My first thought was “Huh. A restaurant named after a flower.” I felt that there’s something else behind the name. I already knew that it might have something to do with Switzerland or Austria. I then saw the disambiguation link. Running the list of disambiguation I came upon “Edelweiss (song), from The Sound of Music.” The first paragraph reads:

“Edelweiss” is a Rodgers and Hammerstein song from musical and film The Sound of Music, in which it was sung as a defiant statement of Austrian nationalism in the face of the Third Reich. It is named after the Edelweiss, the white flower found high on Alpine hills.

Ahh…

So that solves the mystery of Edelweiss.

But what about the food?

It was several weeks later that I got the chance to sample their cooking. My girl, who is also a food adventurist, and I went to Edelweiss on a Saturday after watching The Devil Wears Prada. It was a past 8PM and the only crowd in Edelweiss was a family of four when we came in. We seated ourselves in one of the booths located in the far corner of the establishment. Service a prompt though a bit sluggish. The menu revealed food that had a European influence. Each page was divided into three columns; the right-hand had the description of the food item, the middle column the price, and the left-most column the description of the item again but in Austrian (or is it German). I had a bit of a hard time choosing since I wanted the first meal in Edelweiss to be memorable. I couldn’t find steak. Damn. I settled with the beef roll instead and my girlfriend chose the pork escalope. As was our habit when eating at a place for the first time, we asked the foodserver to leave one menu with us for perusal. My girlfriend leafed through the pages and then excitedly pointed at something. She wanted to try the potato salad. I called our food server’s attention again and ordered the potato salad. We did a little bit of idle chitchat.
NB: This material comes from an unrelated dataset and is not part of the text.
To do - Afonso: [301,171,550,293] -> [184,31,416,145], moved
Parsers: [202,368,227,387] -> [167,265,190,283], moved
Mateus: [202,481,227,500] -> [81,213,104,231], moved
Our food server later came back with the potato salad. It was good. My girl’s a bit finicky when it comes to potato salads but she liked it very much. I defer to her wisdom.

The salad was really good and the main course was equally as good if not better.
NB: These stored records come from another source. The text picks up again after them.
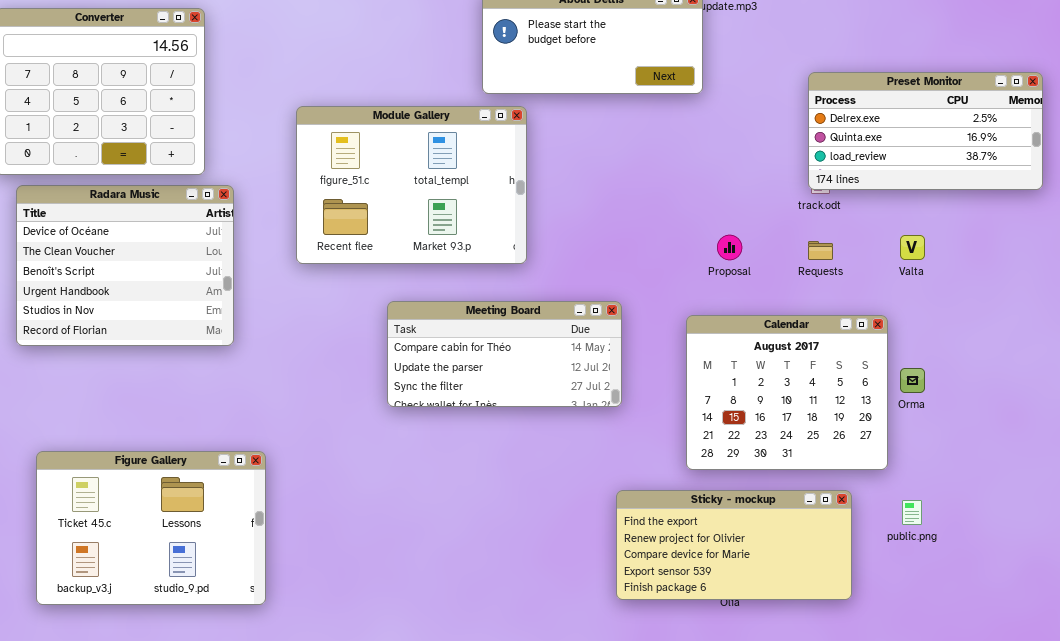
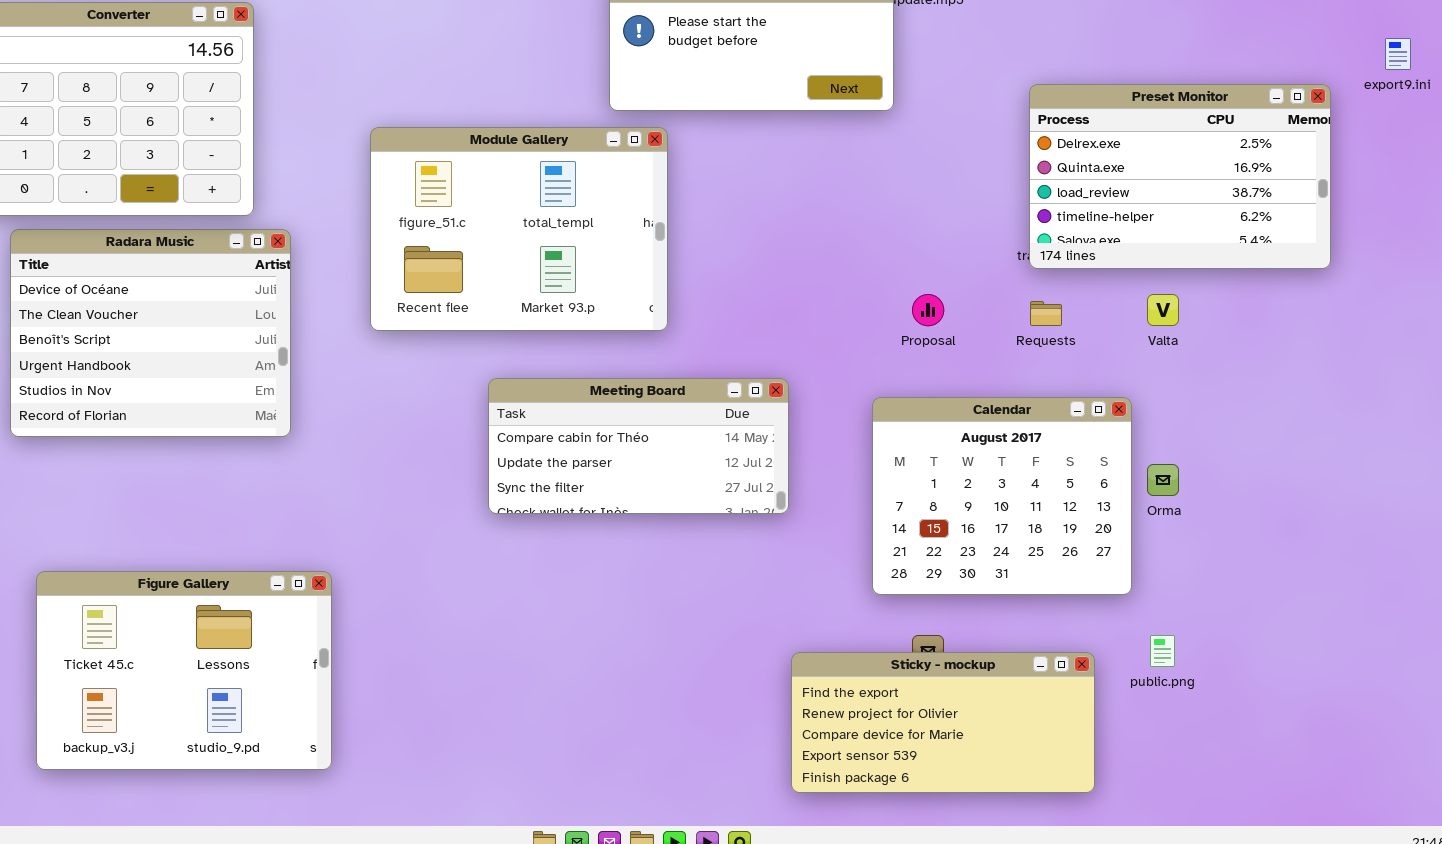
Preset Monitor: [808,72,1043,190] -> [1029,84,1331,269], resized
Sticky - mockup: [616,490,852,600] -> [791,652,1095,793], moved

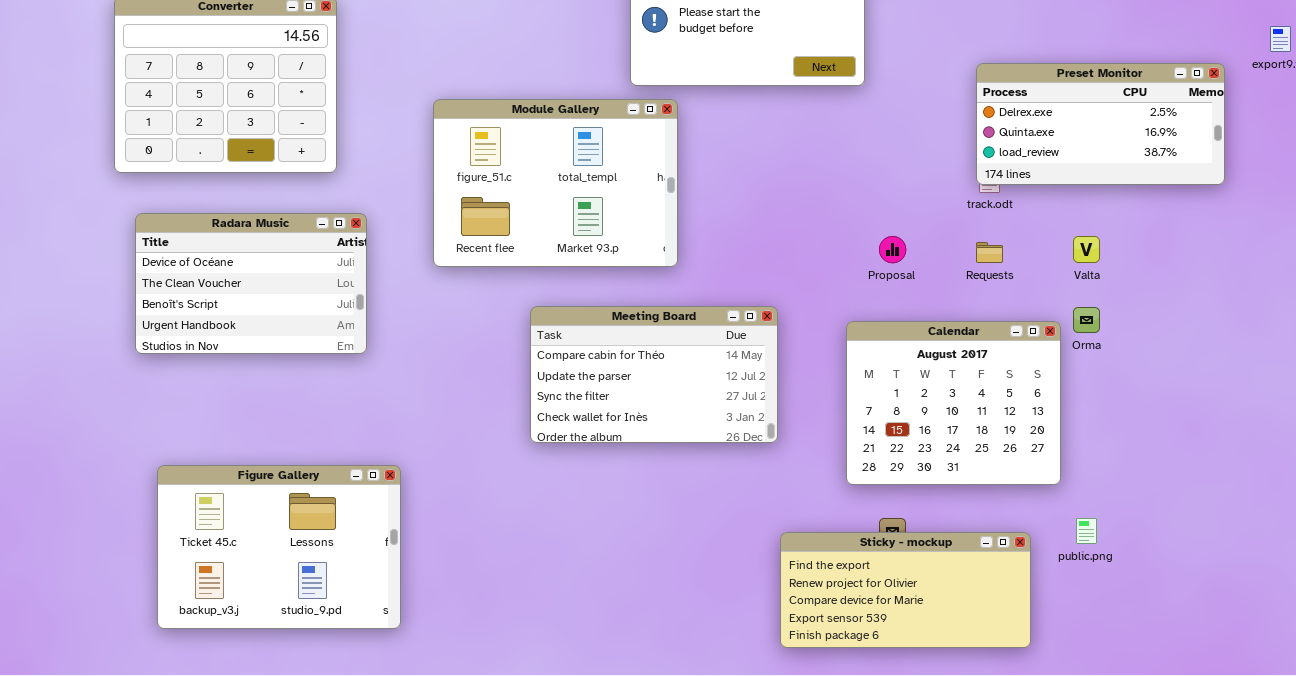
Preset Monitor: [1029,84,1331,269] -> [976,63,1225,185], resized
Radara Music: [10,229,291,437] -> [135,213,367,354], resized
Meeting Board: [488,378,789,514] -> [530,306,778,443], resized
Orma: [1147,464,1179,496] -> [1073,307,1100,333], moved

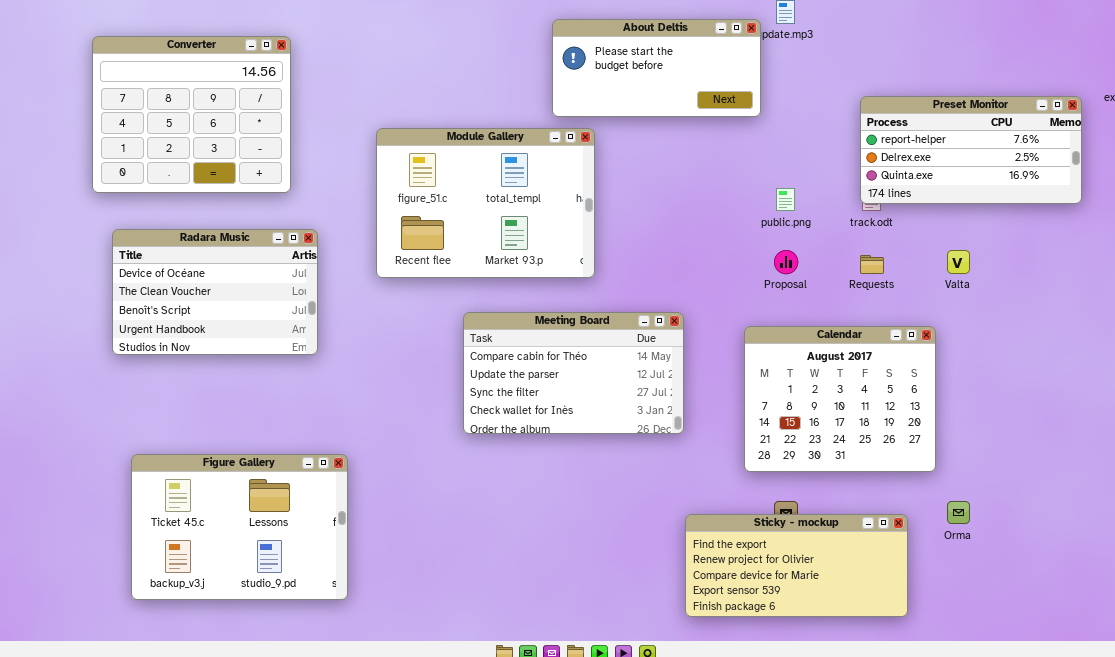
Preset Monitor: [976,63,1225,185] -> [860,96,1082,204], scrolled up 1 row
Orma: [1073,307,1100,333] -> [947,501,970,524], moved
public.png: [1076,518,1097,544] -> [776,188,795,211], moved

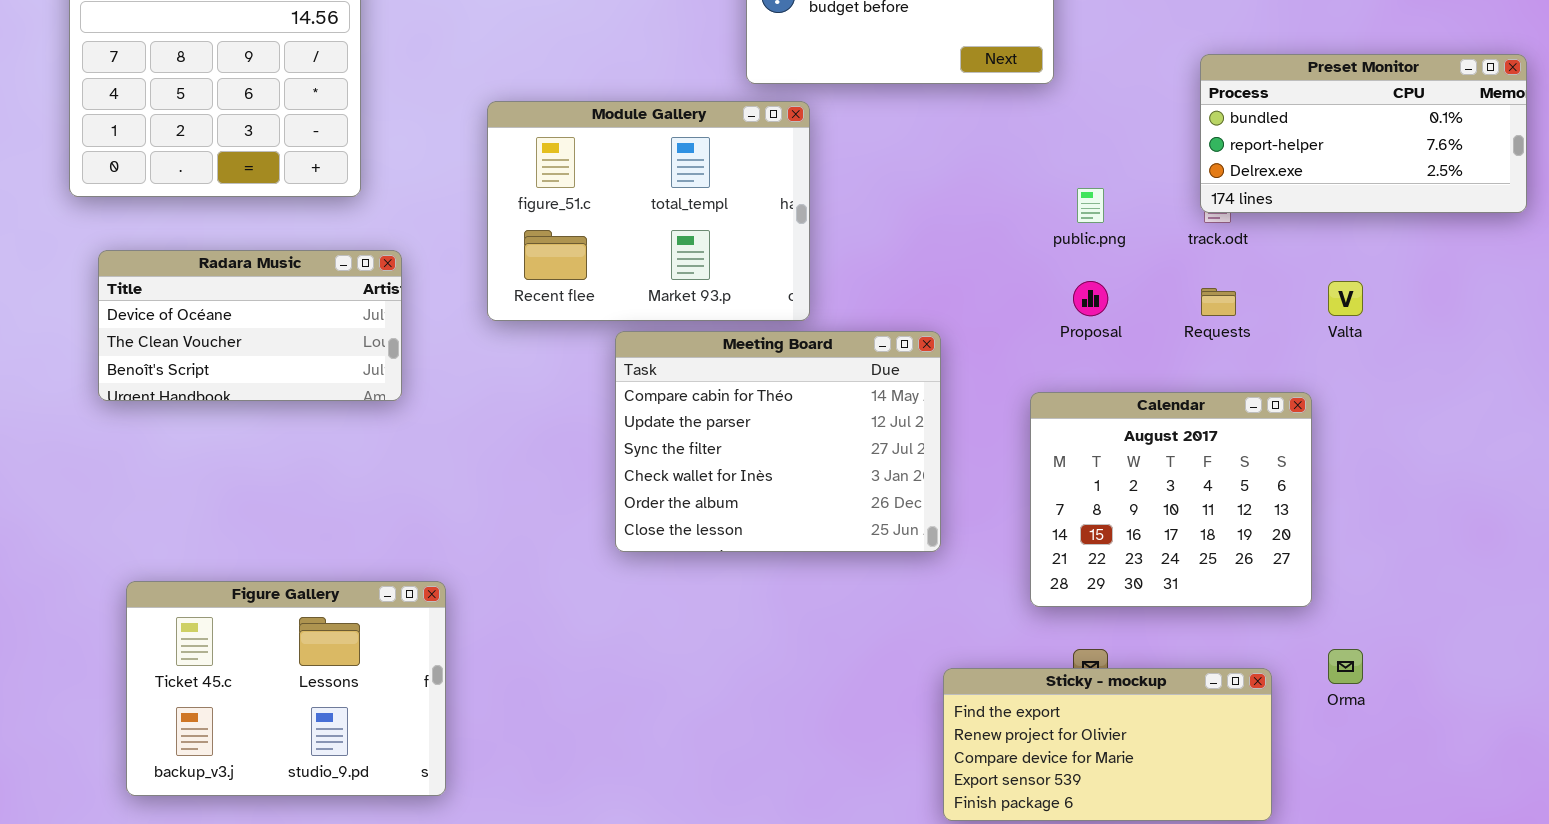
Preset Monitor: [860,96,1082,204] -> [1200,54,1527,213], scrolled up 1 row
Radara Music: [112,229,318,355] -> [98,250,402,401], resized
Meeting Board: [463,312,684,434] -> [615,331,941,552], resized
The beef roll I ordered had vegetables rolled up inside. I forgot exactly what kind. The meat was tender and juicy. The gravy was superb. It was taste bud heaven. It was such an ecstasy to put a piece of that roll into my mouth and slowly chew it. The mashed potato that came with it was smooth and delish. The chef added a dash of cinnamon which made the experience much more tantalizing.

The pork escalope was just as good. Pork when prepared poorly is just any other piece of meat. But when done right, you can taste the difference and good chefs are able to use that difference to stimulate your taste buds and give you a great dining pleasure. The pork meat was also tender and juicy. The ingredients blended well together to put such harmony into your mouth.

I enjoyed very much the dining experience there and I wanted to tell the cook or chef how much I loved the food. I asked the food server if I can talk to the wonderful person who prepared the beef, the pork, and the potatoes. She was taken aback and didn’t know how to respond, like a deer frozen on its tracks when light is shone into its eyes. She muttered something about the chef being busy or something. Jeez! I just wanted to tell the guy or gal how great the food was. Ah, well. This is Davao after all and people just don’t know how to appreciate good food as well as how to react when someone wants to appreciate good food.

So to the one who prepared our meal: Thank you. I loved every bite and will be back for more.